═════ Gekozen fragment ═════

Andere situaties waarbij van verschoonbaarheid sprake zou kunnen zijn en die zich bij een te laat ingediend bezwaar of beroep voor kan doen, kunnen relevant zijn bij de beoordeling van de verschoonbaarheid van een verzoek om ambtshalve vermindering. Zo kan de geestestoestand van een belastingplichtige tot verschoonbaarheid leiden. Zie bijvoorbeeld Rechtbank Noord-Nederland 23 maart 2021, nr. 20/3527, ECLI:NL:RBNNE:2021:1833.
Recent deed zich een zaak voor waarbij de verschoonbaarheid van een termijnoverschrijding ten aanzien van een verzoek om ambtshalve vermindering aan bod kwam, namelijk in de zaak die heeft geleid tot de uitspraak van het Gerechtshof Arnhem-Leeuwarden van 7 maart 2023, ECLI:NL:GHARL:2023:1901.
Hof Arnhem – Leeuwarden
In deze uitspraak van het Gerechtshof Arnhem-Leeuwarden werd geoordeeld dat het feit dat een belastingplichtige in de aangifte per abuis inkomsten dubbel aangeeft, niet betekent dat belastingplichtige niet in verzuim is wanneer hij te laat bezwaar maakt.
Belastingplichtige gaf jarenlang zijn eigen AOW-uitkering en die van zijn vrouw aan in zijn aangiften IB/PVV. In 2021 werd de aangifte van 2016 van belastingplichtige herzien, vanwege het dubbel aangeven van de uitkering. Belastingplichtige diende vervolgens een verzoek om ambtshalve vermindering in voor de jaren 2010 tot en met 2015. Dit verzoek werd door de inspecteur echter afgewezen vanwege termijnoverschrijding. De rechtbank Noord-Nederland oordeelde dat de overschrijding van de termijn verschoonbaar was. De rechtbank overwoog dat belanghebbende pas te laat op de hoogte was gebracht van de fout in de aangifte. Het hof denkt hier echter anders over. Het hof overwoog dat op de belastingplichtige de verplichting rust om elk jaar een juiste aangifte in te dienen. Dat belanghebbende pas later op de hoogte is gesteld van de fout komt voor rekening en risico van belanghebbende. Het hof concludeert, anders dan de rechtbank, dat de termijnoverschrijding niet verschoonbaar is.
Belang voor de praktijk
Het komt in de praktijk voor dat in een aangifte te veel inkomsten worden aangegeven of dat bepaalde aftrekposten ten onrechte niet worden geclaimd. Waar gehakt wordt, vallen spaanders. Voor de inkomstenbelasting kan dit in beginsel na het verlopen van een bezwaartermijn worden hersteld door een verzoek om ambtshalve vermindering in te dienen. Dit moet dan wel tijdig gebeuren. Dit oordeel van het hof bevestigt de volgende regel met het indienen van een verzoek om ambtshalve vermindering: use it (timely) or lose it!

═════

Opdrachten —
1/ Typ het stuk van de tekst over ambtshalve vermindering van "Belang voor de" tot en met "or lose it!" letterlijk over.
2/ Schrijf de records opnieuw op vanaf het begin tot en met de regel met "has increased gradually", maar vervang "salary" door "pay" en laat de rest zoals het is.
De tekst over ambtshalve vermindering en de records komen uit verschillende bronnen.

═════ Te verwerken records ═════

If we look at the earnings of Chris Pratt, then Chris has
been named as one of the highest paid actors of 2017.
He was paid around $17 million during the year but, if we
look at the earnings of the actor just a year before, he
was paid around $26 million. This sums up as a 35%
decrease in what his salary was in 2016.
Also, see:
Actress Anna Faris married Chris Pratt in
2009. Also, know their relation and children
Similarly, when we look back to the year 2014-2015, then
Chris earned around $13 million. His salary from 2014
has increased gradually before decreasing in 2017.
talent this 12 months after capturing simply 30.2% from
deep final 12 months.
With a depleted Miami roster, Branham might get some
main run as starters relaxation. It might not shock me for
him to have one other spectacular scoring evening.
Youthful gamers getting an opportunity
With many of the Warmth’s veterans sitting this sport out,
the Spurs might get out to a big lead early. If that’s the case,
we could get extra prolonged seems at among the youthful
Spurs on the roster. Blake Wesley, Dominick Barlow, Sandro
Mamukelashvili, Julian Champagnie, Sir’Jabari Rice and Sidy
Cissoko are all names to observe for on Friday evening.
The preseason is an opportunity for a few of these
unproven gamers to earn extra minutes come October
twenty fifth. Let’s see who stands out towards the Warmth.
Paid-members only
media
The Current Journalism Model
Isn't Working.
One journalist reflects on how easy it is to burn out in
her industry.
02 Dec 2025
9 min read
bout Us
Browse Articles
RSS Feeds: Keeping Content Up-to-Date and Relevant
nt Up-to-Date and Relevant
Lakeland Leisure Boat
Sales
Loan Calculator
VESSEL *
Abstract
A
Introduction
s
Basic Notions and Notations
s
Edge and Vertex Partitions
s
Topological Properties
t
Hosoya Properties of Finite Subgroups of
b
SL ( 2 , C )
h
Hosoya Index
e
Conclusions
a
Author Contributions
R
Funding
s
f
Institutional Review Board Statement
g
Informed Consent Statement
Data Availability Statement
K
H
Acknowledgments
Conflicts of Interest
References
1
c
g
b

═════

Antwoorden hieronder —
1/
Belang voor de praktijk
Het komt in de praktijk voor dat in een aangifte te veel inkomsten worden aangegeven of dat bepaalde aftrekposten ten onrechte niet worden geclaimd. Waar gehakt wordt, vallen spaanders. Voor de inkomstenbelasting kan dit in beginsel na het verlopen van een bezwaartermijn worden hersteld door een verzoek om ambtshalve vermindering in te dienen. Dit moet dan wel tijdig gebeuren. Dit oordeel van het hof bevestigt de volgende regel met het indienen van een verzoek om ambtshalve vermindering: use it (timely) or lose it!

2/
If we look at the earnings of Chris Pratt, then Chris has
been named as one of the highest paid actors of 2017.
He was paid around $17 million during the year but, if we
look at the earnings of the actor just a year before, he
was paid around $26 million. This sums up as a 35%
decrease in what his pay was in 2016.
Also, see:
Actress Anna Faris married Chris Pratt in
2009. Also, know their relation and children
Similarly, when we look back to the year 2014-2015, then
Chris earned around $13 million. His pay from 2014
has increased gradually before decreasing in 2017.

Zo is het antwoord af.